- Jamesville Colony Location within South Dakota Jamesville Colony Location within the United States
- Coordinates: 43°06′06″N 97°28′54″W﻿ / ﻿43.10167°N 97.48167°W
- Country: United States
- State: South Dakota
- County: Yankton

Area
- • Total: 0.10 sq mi (0.27 km^{2})
- • Land: 0.10 sq mi (0.27 km^{2})
- • Water: 0 sq mi (0.00 km^{2})
- Elevation: 1,184 ft (361 m)

Population (2020)
- • Total: 110
- • Density: 1,049.8/sq mi (405.34/km^{2})
- Time zone: UTC-6 (Central (CST))
- • Summer (DST): UTC-5 (CDT)
- ZIP Code: 57067 (Utica)
- Area code: 605
- FIPS code: 46-32388
- GNIS feature ID: 2813067

= Jamesville Colony, South Dakota =

Jamesville Colony is a census-designated place (CDP) and Hutterite colony in Yankton County, South Dakota, United States. The population was 110 at the 2020 census. It was first listed as a CDP prior to the 2020 census.

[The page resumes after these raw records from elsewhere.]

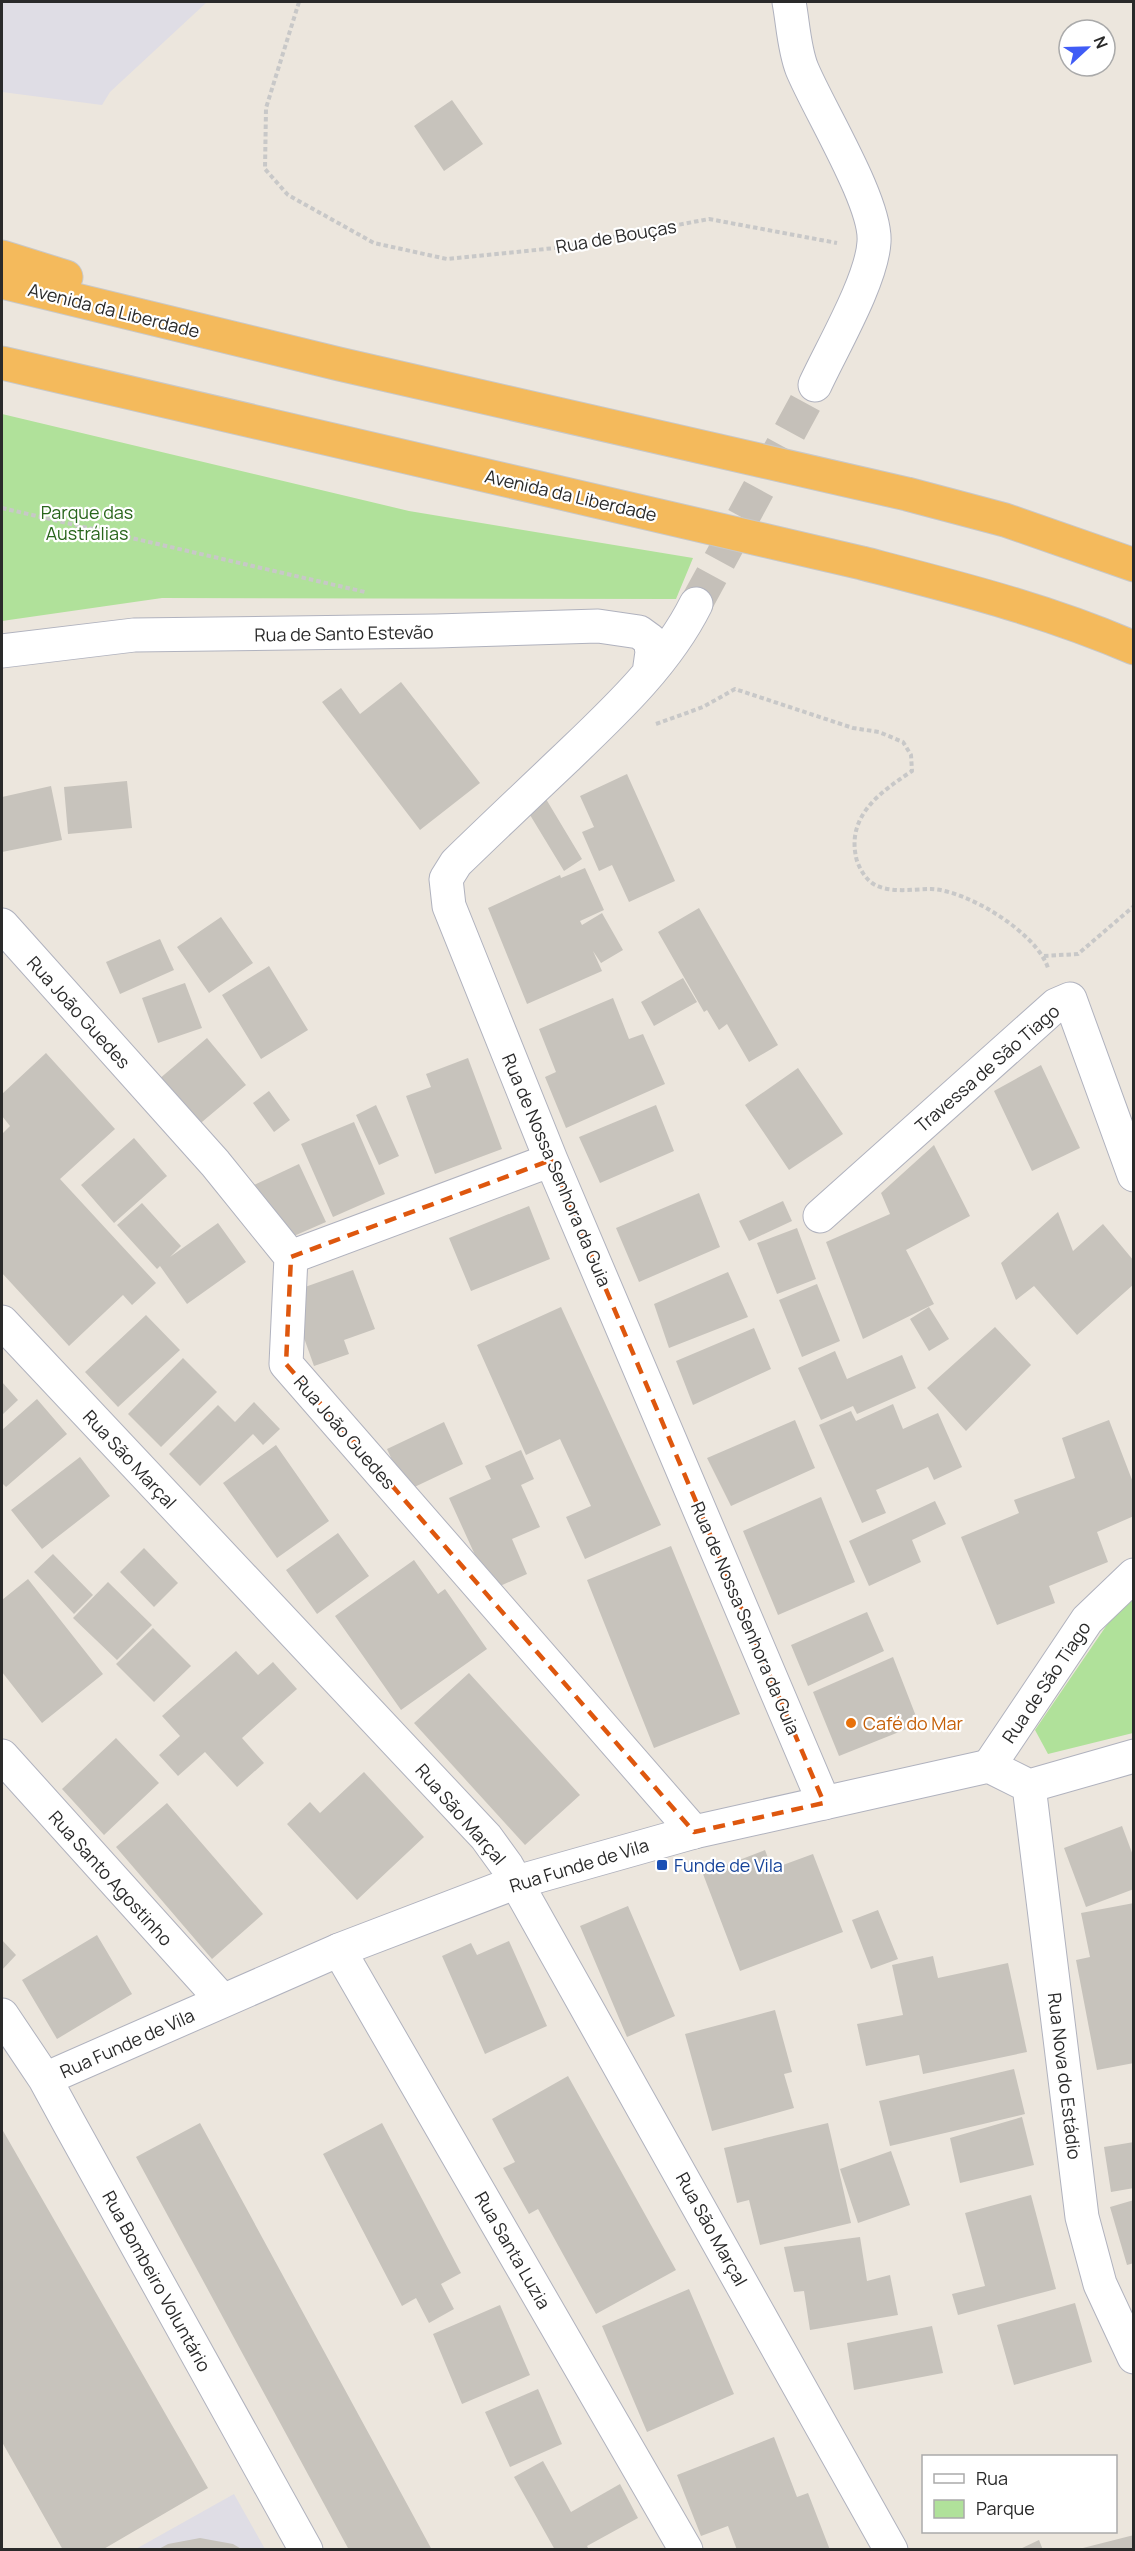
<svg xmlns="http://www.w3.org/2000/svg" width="1135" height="2551" font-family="Manrope,sans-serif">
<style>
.industrial{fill:#dfdde5}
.green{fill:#b0e19a}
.building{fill:#c7c3bc}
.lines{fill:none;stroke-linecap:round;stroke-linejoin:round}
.minor-tunnel{stroke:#c5c0b9;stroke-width:33;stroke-dasharray:33 16;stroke-linecap:butt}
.minor-casing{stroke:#b0b2be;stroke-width:35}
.tertiary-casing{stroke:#b0b2be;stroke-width:35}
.trunk-casing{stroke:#c8c8c8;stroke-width:35}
.path{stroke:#c8c8c8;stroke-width:4;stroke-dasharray:4.5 3;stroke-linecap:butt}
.minor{stroke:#fff;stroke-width:33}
.tertiary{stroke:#fff;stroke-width:33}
.trunk{stroke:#f4ba5c;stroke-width:33}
.marked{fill:none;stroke:#de570e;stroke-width:4.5;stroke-dasharray:12 8;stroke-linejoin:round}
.food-dot{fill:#e8710a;stroke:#fff;stroke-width:2}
.transit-dot{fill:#1a4fb4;stroke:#fff;stroke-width:2}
.labels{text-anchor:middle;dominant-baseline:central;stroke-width:4.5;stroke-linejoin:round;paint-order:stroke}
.street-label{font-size:18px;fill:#2a2a2a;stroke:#fff}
.park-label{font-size:18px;fill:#29661c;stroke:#fff}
.food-label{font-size:18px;fill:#c56008;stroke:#fff;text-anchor:start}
.transit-label{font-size:18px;fill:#164399;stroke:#fff;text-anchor:start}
</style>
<rect width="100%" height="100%" fill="#ece6dd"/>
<path class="industrial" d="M 2,2 L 207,2 L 110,92 L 102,105 L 2,92 Z
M 234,2494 L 265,2549 L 134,2550 Z"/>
<path class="green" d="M 2,414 L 409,511 L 693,558 L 676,599 L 162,598 L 2,621 Z
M 1133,1597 L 1133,1733 L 1048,1754 L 1035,1730 L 1115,1613 Z"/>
<path class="building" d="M 452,100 L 483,144 L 444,171 L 414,126 Z
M 401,682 L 480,783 L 420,830 L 322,702 L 341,688 L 360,714 Z
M 627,774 L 675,881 L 629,902 L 612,865 L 599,871 L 582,832 L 594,827 L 580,796 Z
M 127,781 L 132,828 L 68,834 L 64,787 Z
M 51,786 L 62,840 L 2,852 L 2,797 Z
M 546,799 L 582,859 L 564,871 L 527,810 Z
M 585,868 L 604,910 L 580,921 L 582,925 L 602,913 L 623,950 L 601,963 L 593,951 L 602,971 L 527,1004 L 488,908 L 560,875 L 561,878 Z
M 699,908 L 778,1045 L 749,1062 L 727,1024 L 719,1030 L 707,1010 L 704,1012 L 658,932 Z
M 221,917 L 253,963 L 209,993 L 177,947 Z
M 160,939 L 174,970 L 120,994 L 106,962 Z
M 269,966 L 308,1030 L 261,1059 L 222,995 Z
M 683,978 L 697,1002 L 654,1026 L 641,1002 Z
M 185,983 L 202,1028 L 158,1043 L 142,998 Z
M 613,998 L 629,1039 L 643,1034 L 665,1084 L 566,1128 L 545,1077 L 556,1072 L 539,1029 Z
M 207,1038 L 246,1085 L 190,1132 L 151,1086 Z
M 46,1053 L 115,1129 L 60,1179 L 156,1283 L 132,1305 L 123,1295 L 69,1346 L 2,1273 L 2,1134 L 10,1126 L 2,1116 L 2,1094 Z
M 468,1058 L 502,1149 L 435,1174 L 406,1096 L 431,1087 L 426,1074 Z
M 1041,1065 L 1080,1148 L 1032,1171 L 994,1091 Z
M 798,1068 L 843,1134 L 789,1170 L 745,1105 Z
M 269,1091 L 290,1120 L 274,1132 L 253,1103 Z
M 376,1105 L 399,1156 L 379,1165 L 356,1115 Z
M 656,1105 L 674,1151 L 600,1183 L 579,1137 Z
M 354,1122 L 385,1194 L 333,1217 L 301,1144 Z
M 134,1138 L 167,1176 L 114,1223 L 81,1185 Z
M 934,1145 L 970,1216 L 906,1250 L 934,1304 L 863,1339 L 826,1242 L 890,1214 L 881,1193 Z
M 299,1164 L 326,1222 L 280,1242 L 254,1185 Z
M 699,1193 L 720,1247 L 639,1282 L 616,1228 Z
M 783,1201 L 792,1221 L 749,1241 L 739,1221 Z
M 142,1203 L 181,1246 L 170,1257 L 218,1223 L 246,1262 L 187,1304 L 160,1266 L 157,1269 L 117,1225 Z
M 529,1206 L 550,1259 L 471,1291 L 449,1238 Z
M 1058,1212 L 1073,1251 L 1103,1224 L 1134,1261 L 1134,1284 L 1077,1335 L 1034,1286 L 1016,1300 L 1001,1263 Z
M 797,1228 L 816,1279 L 777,1294 L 757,1243 Z
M 353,1270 L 375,1329 L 344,1340 L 349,1354 L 314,1366 L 288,1293 Z
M 728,1272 L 748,1317 L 669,1348 L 654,1304 Z
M 817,1284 L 840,1341 L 802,1357 L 779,1300 Z
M 561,1307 L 661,1525 L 585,1559 L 566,1517 L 591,1506 L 560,1439 L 526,1455 L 477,1345 Z
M 929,1307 L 949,1339 L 929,1351 L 910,1319 Z
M 146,1315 L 180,1350 L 118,1407 L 85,1372 Z
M 995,1327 L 1031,1365 L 966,1431 L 927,1388 Z
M 754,1328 L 771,1369 L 693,1405 L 676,1361 Z
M 835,1351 L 847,1379 L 902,1355 L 916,1388 L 857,1414 L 853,1406 L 821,1420 L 798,1368 Z
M 183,1358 L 217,1392 L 161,1447 L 128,1414 Z
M 2,1382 L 18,1400 L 2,1415 Z
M 37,1399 L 67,1434 L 6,1487 L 2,1483 L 2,1430 Z
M 254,1402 L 280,1429 L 263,1445 L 253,1434 L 200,1486 L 169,1454 L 218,1405 L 235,1422 Z
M 893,1404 L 903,1429 L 938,1413 L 962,1467 L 934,1480 L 928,1467 L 876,1490 L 886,1513 L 862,1523 L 819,1425 L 851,1411 L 856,1421 Z
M 795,1420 L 815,1468 L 731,1506 L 707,1458 Z
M 1109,1420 L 1134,1485 L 1134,1516 L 1097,1532 L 1108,1562 L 1049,1586 L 1055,1603 L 997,1625 L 961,1537 L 1019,1513 L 1014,1500 L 1075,1478 L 1062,1438 Z
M 444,1422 L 463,1464 L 406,1491 L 387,1449 Z
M 276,1445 L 329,1521 L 277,1558 L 223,1483 Z
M 521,1450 L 534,1479 L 521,1485 L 540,1527 L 512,1539 L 527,1574 L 491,1590 L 449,1498 L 491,1479 L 485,1466 Z
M 80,1457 L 110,1496 L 42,1549 L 11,1510 Z
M 821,1497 L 855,1582 L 778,1615 L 743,1531 Z
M 935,1501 L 946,1524 L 912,1540 L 921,1562 L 869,1586 L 849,1541 Z
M 338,1533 L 369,1576 L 317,1614 L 286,1570 Z
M 671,1546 L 740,1714 L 654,1748 L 587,1580 Z
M 144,1548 L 178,1583 L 154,1607 L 120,1572 Z
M 53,1554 L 93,1595 L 74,1614 L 34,1572 Z
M 414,1560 L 438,1594 L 445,1589 L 487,1649 L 401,1710 L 335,1616 Z
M 28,1579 L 103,1674 L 42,1723 L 2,1672 L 2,1600 Z
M 108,1582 L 152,1625 L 117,1660 L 73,1618 Z
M 867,1612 L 884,1651 L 808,1686 L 791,1645 Z
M 153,1628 L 191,1666 L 154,1702 L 116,1664 Z
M 236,1651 L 258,1675 L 273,1662 L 297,1689 L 242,1738 L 264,1763 L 237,1787 L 205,1752 L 178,1776 L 159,1755 L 180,1736 L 162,1716 Z
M 893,1657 L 919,1724 L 839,1756 L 813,1692 Z
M 469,1673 L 580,1795 L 525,1845 L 414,1723 Z
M 116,1738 L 159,1783 L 104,1835 L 62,1789 Z
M 364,1772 L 424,1837 L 357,1900 L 287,1824 L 310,1802 L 320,1813 Z
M 167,1803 L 263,1914 L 212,1959 L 116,1847 Z
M 1122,1826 L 1134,1858 L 1134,1889 L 1086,1907 L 1064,1848 Z
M 765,1850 L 772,1869 L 813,1854 L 843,1932 L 740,1971 L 703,1874 Z
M 1134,1903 L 1134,2063 L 1097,2070 L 1076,1960 L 1090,1957 L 1081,1913 Z
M 628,1906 L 675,2016 L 627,2037 L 580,1926 Z
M 878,1910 L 898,1959 L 871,1969 L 852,1920 Z
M 97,1935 L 132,1994 L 57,2039 L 22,1980 Z
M 2,1940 L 16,1955 L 2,1970 Z
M 509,1941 L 547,2026 L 485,2054 L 442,1956 L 471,1943 L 477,1955 Z
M 933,1956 L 938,1978 L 1008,1963 L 1027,2052 L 923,2074 L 919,2055 L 866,2066 L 857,2024 L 903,2015 L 892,1965 Z
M 775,2010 L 792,2072 L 784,2074 L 794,2108 L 712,2131 L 685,2034 Z
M 1014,2069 L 1025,2114 L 890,2146 L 879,2101 Z
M 568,2076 L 676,2270 L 596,2314 L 538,2209 L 529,2214 L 503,2168 L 515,2162 L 492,2119 Z
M 1022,2117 L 1034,2165 L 960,2183 L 950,2138 Z
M 200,2123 L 432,2550 L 349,2550 L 136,2157 Z
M 382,2123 L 461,2273 L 441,2284 L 454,2309 L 429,2323 L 416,2298 L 402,2306 L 323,2154 Z
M 828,2123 L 851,2223 L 760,2245 L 749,2200 L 737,2203 L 724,2148 Z
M 2,2129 L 208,2488 L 102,2550 L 63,2550 L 2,2442 Z
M 1134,2142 L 1134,2188 L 1111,2192 L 1104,2147 Z
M 891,2151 L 910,2205 L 858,2223 L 840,2169 Z
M 1031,2195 L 1056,2289 L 958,2315 L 952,2294 L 985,2286 L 965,2213 Z
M 1134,2200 L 1134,2263 L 1127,2265 L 1110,2207 Z
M 860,2237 L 867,2281 L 890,2275 L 898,2315 L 810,2330 L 804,2291 L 794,2292 L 784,2247 Z
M 689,2289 L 734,2394 L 647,2432 L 602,2326 Z
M 1075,2303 L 1092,2362 L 1014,2385 L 997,2325 Z
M 500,2305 L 530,2375 L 462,2404 L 433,2334 Z
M 932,2326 L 943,2373 L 854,2390 L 847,2343 Z
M 538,2389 L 562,2444 L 510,2467 L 485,2412 Z
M 774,2437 L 797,2497 L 808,2493 L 830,2550 L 737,2550 L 728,2526 L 701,2536 L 677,2475 Z
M 543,2461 L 571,2512 L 620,2484 L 638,2518 L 587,2546 L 589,2550 L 555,2550 L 514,2477 Z
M 1134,2535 L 1134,2550 L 1079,2550 L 1079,2549 Z
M 200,2538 L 233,2544 L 243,2550 L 157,2550 L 168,2544 Z
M 1039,2540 L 1043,2550 L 1018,2550 Z"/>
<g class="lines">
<path class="minor-tunnel" d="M 696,604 L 815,385"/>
<g class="minor-casing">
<path id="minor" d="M 789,2 C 793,23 794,49 802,69 C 819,110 877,203 874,242 C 872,280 832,348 815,385
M 696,604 C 666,664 614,712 566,758 C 529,793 492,828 456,863 L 446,879 L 449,906 L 551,1160 L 824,1803
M 2,651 L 134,635 L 436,631 L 598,626 L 639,632 L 650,640 L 652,652 L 649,673
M 2,925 L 215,1163 L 291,1257 L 286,1364 L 694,1832
M 820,1216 L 1056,1005 L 1070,999 L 1134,1175
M 291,1257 L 551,1160
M 2,1322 L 486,1837 L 507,1866 L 891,2550
M 2,1756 L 222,2000
M 989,1766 L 1087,1620 L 1134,1575
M 339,1950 L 686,2550"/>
</g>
<g class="tertiary-casing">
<path id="tertiary" d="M 1029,1786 L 1082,2217 L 1100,2284 L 1134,2357
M 2,2015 L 45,2079 L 69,2123 L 306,2550
M 45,2079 L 339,1950 L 517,1882 L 694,1832 L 989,1766 L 1029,1786 L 1134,1756"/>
</g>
<g class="trunk-casing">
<path id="trunk" d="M 2,257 L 66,277
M 2,282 L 339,364 L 907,494 L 1005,520 L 1134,565
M 2,363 L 862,563 C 954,587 1047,610 1134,648"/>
</g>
<path class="path" d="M 299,2 L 266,108 L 265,169 L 288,195 L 374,243 L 447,259 L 555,248 L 709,219 L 837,243
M 2,508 L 365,592
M 656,724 L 703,707 L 735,689 L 853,728 L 879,732 L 903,742 L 911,755 L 912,771 C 879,793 845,817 857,861 C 860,869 865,878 872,883 C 888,894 913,889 931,889 C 967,890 1037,933 1048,968
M 1044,956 L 1078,954 L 1134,906"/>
<use href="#minor" class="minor"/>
<use href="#tertiary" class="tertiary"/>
<use href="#trunk" class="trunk"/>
</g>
<path class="marked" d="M 551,1160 L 824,1803 L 694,1832 L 286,1364 L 291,1257 Z"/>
<circle class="food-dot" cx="851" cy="1723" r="6"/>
<rect class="transit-dot" x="656" y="1859" width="12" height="12" rx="3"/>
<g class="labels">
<g class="street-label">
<text transform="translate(616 236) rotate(-10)">Rua de Bouças</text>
<text transform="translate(114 310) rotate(14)">Avenida da Liberdade</text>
<text transform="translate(571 495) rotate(13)">Avenida da Liberdade</text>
<text transform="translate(344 633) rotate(-1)">Rua de Santo Estevão</text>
<text transform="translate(79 1012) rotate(48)">Rua João Guedes</text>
<text transform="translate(987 1068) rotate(-41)">Travessa de São Tiago</text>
<text transform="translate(557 1170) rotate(67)">Rua de Nossa Senhora da Guia</text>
<text transform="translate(345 1432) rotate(49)">Rua João Guedes</text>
<text transform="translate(130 1459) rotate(47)">Rua São Marçal</text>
<text transform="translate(746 1618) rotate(67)">Rua de Nossa Senhora da Guia</text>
<text transform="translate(1046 1682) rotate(-56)">Rua de São Tiago</text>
<text transform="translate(461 1814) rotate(49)">Rua São Marçal</text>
<text transform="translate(579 1865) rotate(-17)">Rua Funde de Vila</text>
<text transform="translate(111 1878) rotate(48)">Rua Santo Agostinho</text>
<text transform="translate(127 2043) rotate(-24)">Rua Funde de Vila</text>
<text transform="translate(1065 2076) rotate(83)">Rua Nova do Estádio</text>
<text transform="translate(712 2229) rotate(61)">Rua São Marçal</text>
<text transform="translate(513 2250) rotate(60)">Rua Santa Luzia</text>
<text transform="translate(157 2281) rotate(61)">Rua Bombeiro Voluntário</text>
</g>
<g class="park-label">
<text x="87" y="512">Parque das<tspan x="87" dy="21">Austrálias</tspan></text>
</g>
<g class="food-label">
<text x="863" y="1723">Café do Mar</text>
</g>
<g class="transit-label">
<text x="674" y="1865">Funde de Vila</text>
</g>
</g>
<rect width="1135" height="2551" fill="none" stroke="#2a2a2a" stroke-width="6"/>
<rect x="922" y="2455" width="195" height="78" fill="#ffffff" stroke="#aaaaaa" stroke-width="1.5"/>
<rect x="934" y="2474" width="30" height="9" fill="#ffffff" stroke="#aaaaaa" stroke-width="1.5"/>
<text x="976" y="2485" font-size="18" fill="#2a2a2a">Rua</text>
<rect x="934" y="2500" width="30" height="18" fill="#b0e19a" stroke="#aaaaaa" stroke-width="1.5"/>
<text x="976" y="2515" font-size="18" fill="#2a2a2a">Parque</text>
<g transform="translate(1087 48) rotate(68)"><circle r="28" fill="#ffffff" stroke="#aaaaaa" stroke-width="1.5"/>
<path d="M0-4.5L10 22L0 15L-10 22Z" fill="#405cf6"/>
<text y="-9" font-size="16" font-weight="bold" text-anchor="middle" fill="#2a2a2a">N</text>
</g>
</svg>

It is in the northwest part of the county, on the north side of the James River. It is 9 mi north of Utica and 20 mi north-northwest of Yankton, the county seat.

==Demographics==

Historical population
| Census | Pop. | Note | %± |
| 2020 | 110 |  | — |
U.S. Decennial Census

==Education==
It is in the Menno School District 33-2.